◆ **Request**
Starting at the line with "Sie über die" and going on through the line with "werden jährlich aktualisiert.", reproduce each line in the records below exactly and nothing more.

◆ **Records for the exercise**
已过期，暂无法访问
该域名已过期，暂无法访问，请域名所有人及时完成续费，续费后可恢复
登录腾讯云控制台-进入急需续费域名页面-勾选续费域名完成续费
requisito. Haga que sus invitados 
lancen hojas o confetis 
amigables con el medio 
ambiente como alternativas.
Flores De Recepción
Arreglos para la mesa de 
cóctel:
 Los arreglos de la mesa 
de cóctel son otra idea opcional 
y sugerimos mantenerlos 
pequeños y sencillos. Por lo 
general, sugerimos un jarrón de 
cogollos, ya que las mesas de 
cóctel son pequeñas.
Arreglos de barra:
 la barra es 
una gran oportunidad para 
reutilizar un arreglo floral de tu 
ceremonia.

* * *

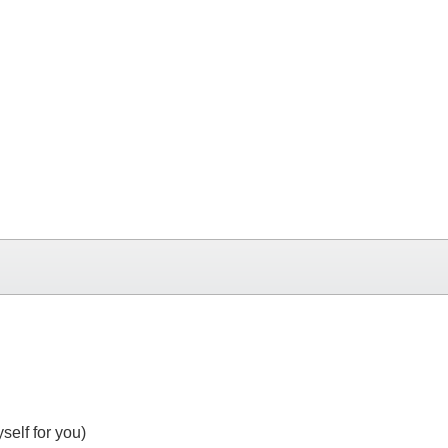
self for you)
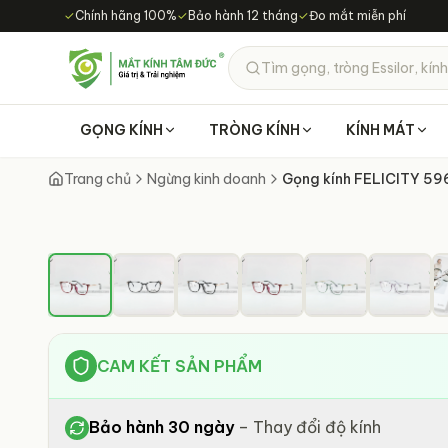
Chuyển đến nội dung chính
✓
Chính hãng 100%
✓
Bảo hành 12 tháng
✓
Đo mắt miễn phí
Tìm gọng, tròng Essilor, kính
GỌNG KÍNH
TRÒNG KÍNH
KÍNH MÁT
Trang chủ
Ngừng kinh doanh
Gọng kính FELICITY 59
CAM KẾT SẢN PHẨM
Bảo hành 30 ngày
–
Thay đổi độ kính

* * *

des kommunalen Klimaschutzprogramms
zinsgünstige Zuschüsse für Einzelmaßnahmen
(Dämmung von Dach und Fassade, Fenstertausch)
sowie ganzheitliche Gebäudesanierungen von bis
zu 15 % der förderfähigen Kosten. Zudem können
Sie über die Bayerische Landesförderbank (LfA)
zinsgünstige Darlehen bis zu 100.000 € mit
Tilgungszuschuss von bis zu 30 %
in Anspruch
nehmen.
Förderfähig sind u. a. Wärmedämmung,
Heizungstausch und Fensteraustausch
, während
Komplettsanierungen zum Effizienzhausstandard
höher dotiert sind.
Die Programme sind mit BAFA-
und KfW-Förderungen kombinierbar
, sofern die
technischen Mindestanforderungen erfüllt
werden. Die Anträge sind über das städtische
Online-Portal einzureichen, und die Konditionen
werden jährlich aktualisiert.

◆ **Expected output**
Sie über die Bayerische Landesförderbank (LfA)
zinsgünstige Darlehen bis zu 100.000 € mit
Tilgungszuschuss von bis zu 30 %
in Anspruch
nehmen.
Förderfähig sind u. a. Wärmedämmung,
Heizungstausch und Fensteraustausch
, während
Komplettsanierungen zum Effizienzhausstandard
höher dotiert sind.
Die Programme sind mit BAFA-
und KfW-Förderungen kombinierbar
, sofern die
technischen Mindestanforderungen erfüllt
werden. Die Anträge sind über das städtische
Online-Portal einzureichen, und die Konditionen
werden jährlich aktualisiert.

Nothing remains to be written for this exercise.